Faithful Execution of the Law Act of 2014
- Long title: To amend section 530D of title 28, United States Code.
- Announced in: the 113th United States Congress
- Sponsored by: Rep. Ron DeSantis (R, FL-6)
- Number of co-sponsors: 22

Codification
- U.S.C. sections affected: 28 U.S.C. § 530D

Legislative history
- Introduced in the House as H.R. 3973 by Rep. Ron DeSantis (R, FL-6) on January 29, 2014; Committee consideration by United States House Committee on the Judiciary, United States House Judiciary Subcommittee on the Constitution and Civil Justice;

= Faithful Execution of the Law Act of 2014 =

Unsuccessful bill for DOJ reporting non-enforcement of laws to Congress

The Faithful Execution of the Law Act of 2014 was an unsuccessful bill that would have directed the United States Department of Justice to report to the United States Congress whenever any federal agency refrains from enforcing laws or regulations for any reason. In the report, the government would have to explain why it had decided not to enforce that law.

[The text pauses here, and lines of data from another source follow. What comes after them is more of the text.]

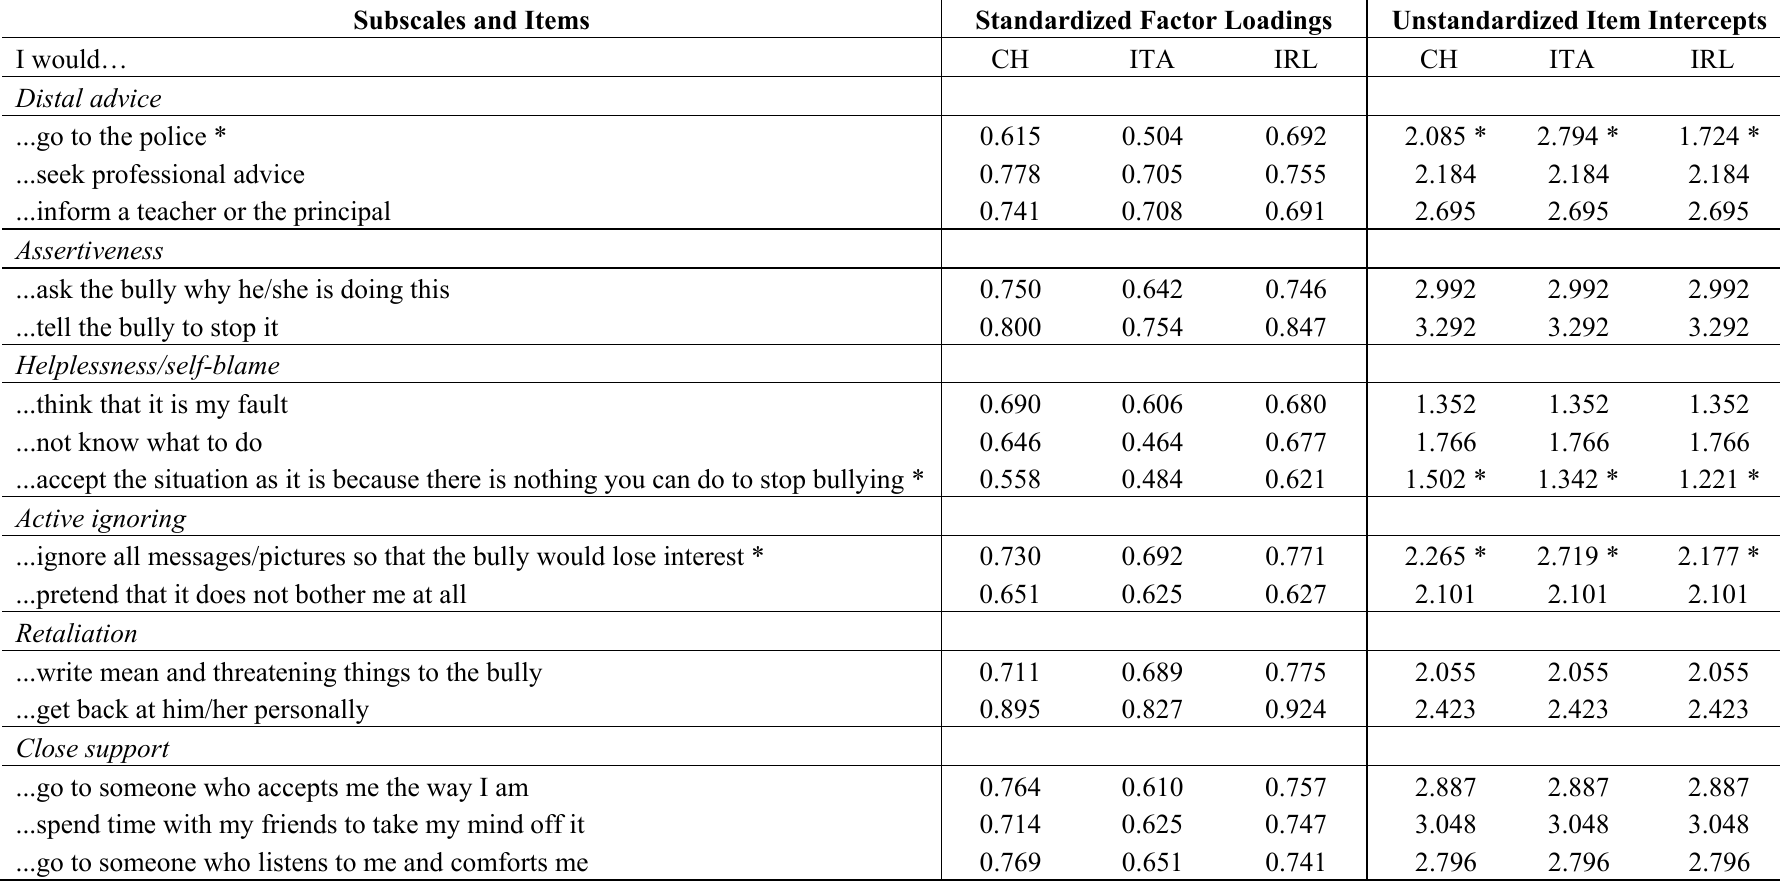
Table 2. Standardized factor loadings and unstandardized item intercepts for each country (based on the partial scalar invariance model of Stage 3, N =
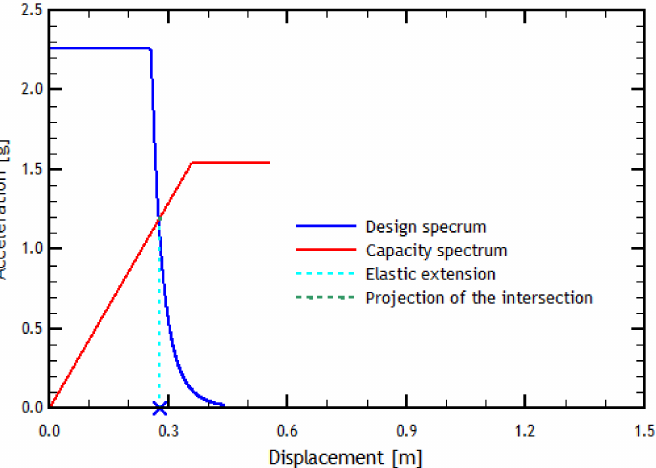
Figure 10. Determination of the performance point using the N2 method in the transverse direction. The blue cross represents the Performance Point displacement.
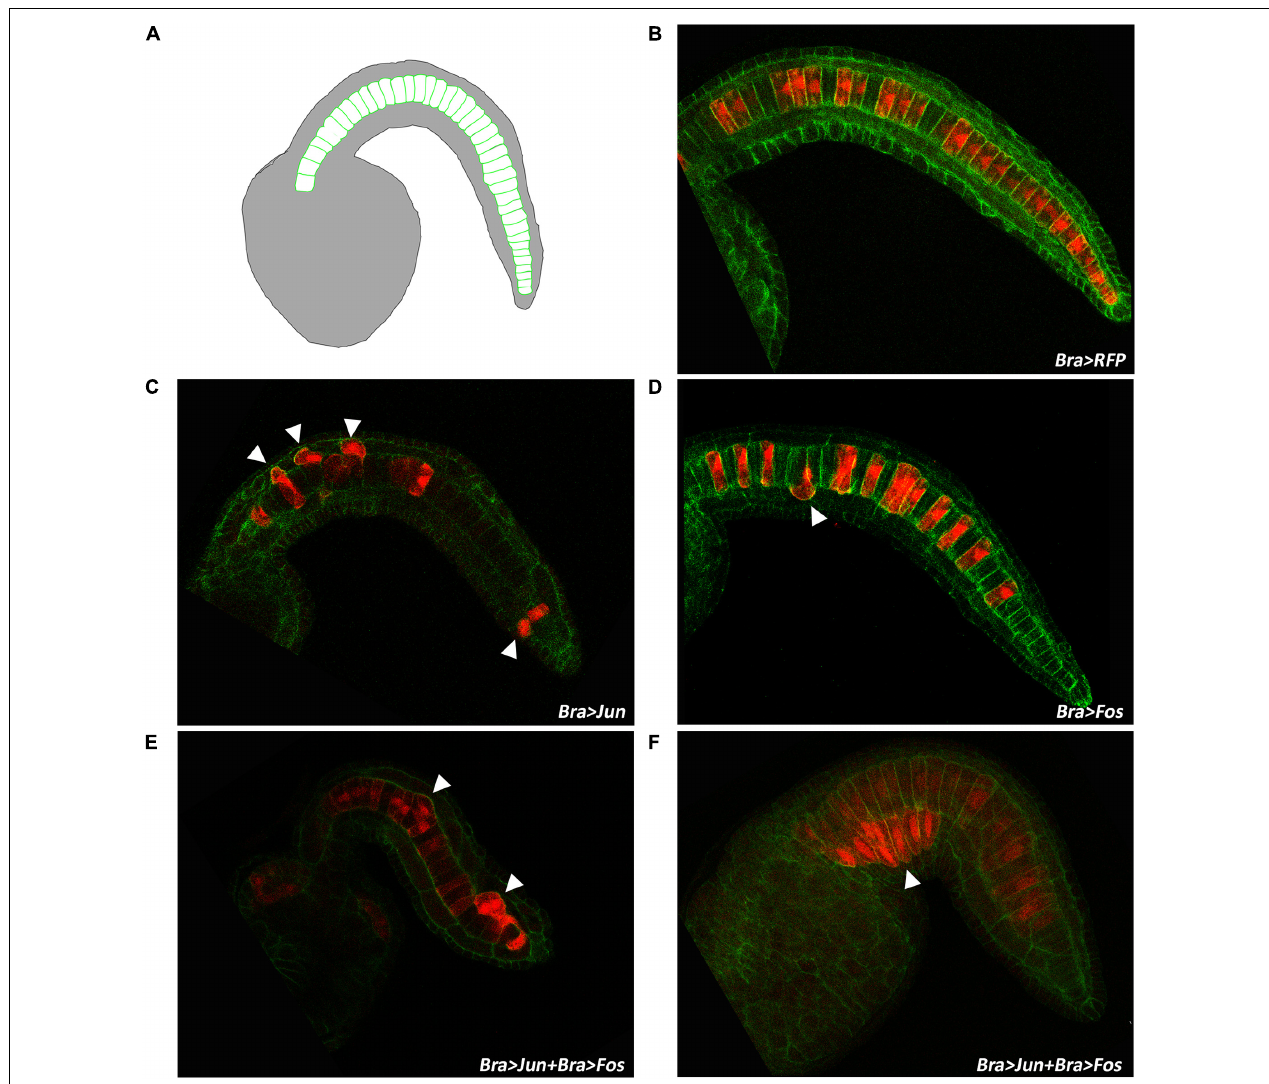
FIGURE 5 | Intercalation defects in tailbud embryos overexpressing Jun and Fos . (A) Schematic representation of notochord cell organization in the late tailbud embryo (stage 23). (B) Confocal microscopy of a stage 23 control embryo electroporated with Bra > RFP. (C,D) Stage 23 embryos co-electroporated with Bra > RFP and either Bra > Jun or Bra > Fos, respectively. (E,F) Embryos at the same stage, co-electroporated with Bra > RFP and Bra > Jun plus Bra > Fos showing altered organization of notochord cells along the tail. White arrowheads evidence misaligned cells. Red, red fluorescent protein (RFP) staining; green, phalloidin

The bill was introduced in the United States House of Representatives during the 113th United States Congress.

==Provisions of the bill==
This summary is based largely on the summary provided by the Congressional Research Service, a public domain source.

The Faithful Execution of the Law Act of 2014 would expand the circumstances under which the Attorney General is required to report to Congress regarding the enforcement of laws to include any instance in which the Attorney General, an officer of the United States Department of Justice (DOJ), or any other federal officer establishes or implements a policy to refrain from: (1) enforcing, applying, or administering any federal statute, rule, regulation, program, policy, or other law within the responsibility of the Attorney General or such officer; or (2) adhering to, enforcing, applying, or complying with, a final decision of any court of jurisdiction respecting the application of the Constitution, any statute, rule, regulation, program, policy, or other law within the responsibility of the Attorney General or such officer. (Currently, reports are not required with respect to the policies of other federal officers and reports concerning nonenforcement of a law are required only when the Attorney General or a DOJ officer refrains on grounds that the provision is unconstitutional.)

The bill would require such reports to state the grounds for policies of nonenforcement.

==Congressional Budget Office report==
This summary is based largely on the summary provided by the Congressional Budget Office, as ordered reported by the House Committee on the Judiciary on March 5, 2014. This is a public domain source.

The Congressional Budget Office (CBO) estimates that implementing H.R. 3973 would have no significant cost to the federal government. Enacting the bill would not affect direct spending or revenues; therefore, pay-as-you-go procedures do not apply.

Current law requires the United States Department of Justice (DOJ) to submit a report to the Congress if it refrains from enforcing or administering federal laws or regulations because it deems them unconstitutional. H.R. 3973 would direct DOJ to report to the Congress whenever any federal agency refrains from enforcing laws or regulations for any reason. Based on the costs of similar activities currently carried out by DOJ, CBO estimates that implementing the bill would not have a significant effect on the budget because such reporting costs are small and subject to the availability of appropriated funds.

H.R. 3973 contains no intergovernmental or private-sector mandates as defined in the Unfunded Mandates Reform Act and would impose no costs on state, local, or tribal governments.

==Procedural history==
The Faithful Execution of the Law Act of 2014 was introduced into the United States House of Representatives was introduced on January 29, 2014 by Rep. Ron DeSantis (R, FL-6). It was referred to the United States House Committee on the Judiciary and the United States House Judiciary Subcommittee on the Constitution and Civil Justice. The committee reported the bill alongside House Report 113-376 on March 7, 2014. On March 7, 2014, House Majority Leader Eric Cantor announced that H.R. 3973 would be considered on March 12 or 13, 2014. The House was expected to pass a rule governing debate of this bill and one other on March 12 and then vote on this bill on March 13, 2014.

The DeSantis bill passed in the House by a vote of 244-171 with 18 Democrats voting for it.

==Debate and discussion==
The Hill reports that the bill is a Republican reaction to "what they say is a string of decisions from President Obama to ignore the will of Congress and the letter of the law." Republicans point to Obama's changes to provisions and deadlines of the Patient Protection and Affordable Care Act (commonly known as "Obamacare") and his changes to the deportation of some immigrants.

The bill's sponsor, Rep. DeSantis spoke in favor of the bill, arguing that "President Obama has not only failed to uphold several of our nation's laws, he has vowed to continue to do so in order to enact his unpopular agenda... The American people deserve to know exactly which laws the Obama administration is refusing to enforce and why."

Rep. Bradley Byrne (R-AL) spoke out in favor of the bill saying, "the Obama Administration has been open and honest about one thing in particular: they have no problem making an end-run around Congress to achieve through administrative means what they cannot legislatively. Placing political convenience above the United States Constitution goes against everything the Founding Fathers intended, and it's time we put a stop to this practice."